Opinions

Riyadha Mosque Manuscripts: A Profile

  • Posted on May 16, 2011

The Riyadha Mosque is the longest continuously functioning and, historically, one of the most influential Islamic teaching institutions in the Swahili world (coastal East Africa). It was founded in the in the late 19th century by Swalih bin Alawi Jamal al-Layl (1853/52-1936).

A Sharif (‘noble’) with family connections to the Hadramawt in Yemen, Habib Swalih’s family roots go back to Prophet Muhammad (S.A.W.). Habib Swalih settled on Lamu in the 1870s. He had great success gathering students around him and in 1892 the Riyadha Mosque was built. After his death in 1935 his sons continued the Madrasa (now presided by his grandson Habib Husein Badawy). Drawing on wider links with the Hadramawt as well as regional collaboration as far south as the Comoro Islands, the Riyadha became one of the most prestigious centres for Islamic Studies in East Africa.

In 1893, Habib Swalih introduced Habshi Maulid. The Mosque is the centre of the Maulidi Festival, which is held every year during the last week of the month of the Prophet’s birth. During this festival, pilgrims from different countries join the locals to sing the praises of Prophet Muhammad and many social, cultural, and educational activities are held. The activities are prepared and managed in cooperation between the Riyadha Mosque, the Lamu Museum and the community.

Activities at the Riyadha are continuous throughout the year. The institution educates children from the entire Lamu archipelago as well as advanced students from all over East Africa in the regular madrasa (mosque school) and in its Muslim Academy which now houses approximately 500 students. The Riyadha, with “branches” in other parts of the region, provides both basic Islamic education to children and higher learning (Islamic law, Quranic exegesis, Sufism, Teaching skills, Arabic etc.) to advanced students. The long history of the Riyadha as a teaching institution is also reflected in its rich library located on the mosque premises and used by students and researchers.

• _What is asked_:
A. From the Riyadha Mosque profile, copy word for word the passage that begins with the words containing "The Riyadha Mosque is" and ends with "in East Africa.".
B. Carry on the Riyadha Mosque profile, picking up right after its final sentence.

• _Data shown_:
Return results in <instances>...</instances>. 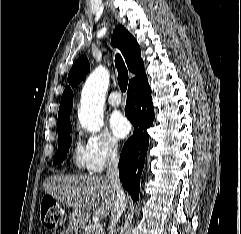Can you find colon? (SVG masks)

• _Task responses_:
A.
The Riyadha Mosque is the longest continuously functioning and, historically, one of the most influential Islamic teaching institutions in the Swahili world (coastal East Africa). It was founded in the in the late 19th century by Swalih bin Alawi Jamal al-Layl (1853/52-1936).

A Sharif (‘noble’) with family connections to the Hadramawt in Yemen, Habib Swalih’s family roots go back to Prophet Muhammad (S.A.W.). Habib Swalih settled on Lamu in the 1870s. He had great success gathering students around him and in 1892 the Riyadha Mosque was built. After his death in 1935 his sons continued the Madrasa (now presided by his grandson Habib Husein Badawy). Drawing on wider links with the Hadramawt as well as regional collaboration as far south as the Comoro Islands, the Riyadha became one of the most prestigious centres for Islamic Studies in East Africa.

B.
The manuscript collection of the Riyadha Mosque College

The Riyadha Library – without exaggeration – is one of the oldest libraries in East Africa and it contains different books covering different fields of study. It also contains manuscripts dating from the 1548 to the 1953, i.e. the period just before the transition to print circulation of Islamic scriptural material in East Africa (see Bang, Authority and Piety, Writing and Print, forthcoming, Africa, 82/42011).  Many books and manuscripts were owned by Alhabib Swalih and his sons, and others were generously contributed by the community and different organisations as waqf (‘religious endowment’) to the library. The library also holds newer books to meet demand from students and researchers.

The manuscripts range from 400-page tomes of Islamic law to smaller leaflets of 40-50 pages meant for use in an educational setting. Most are in Arabic, but some have interlinear translations into and/or commentaries in Swahili. The better part of the books is bound in leather in accordance with the Yemeni-Omani tradition that had influenced East African coastal Islam. The collection consists of approximately 200 manuscripts, and it is as one of the largest Islamic manuscript collections in Kenya.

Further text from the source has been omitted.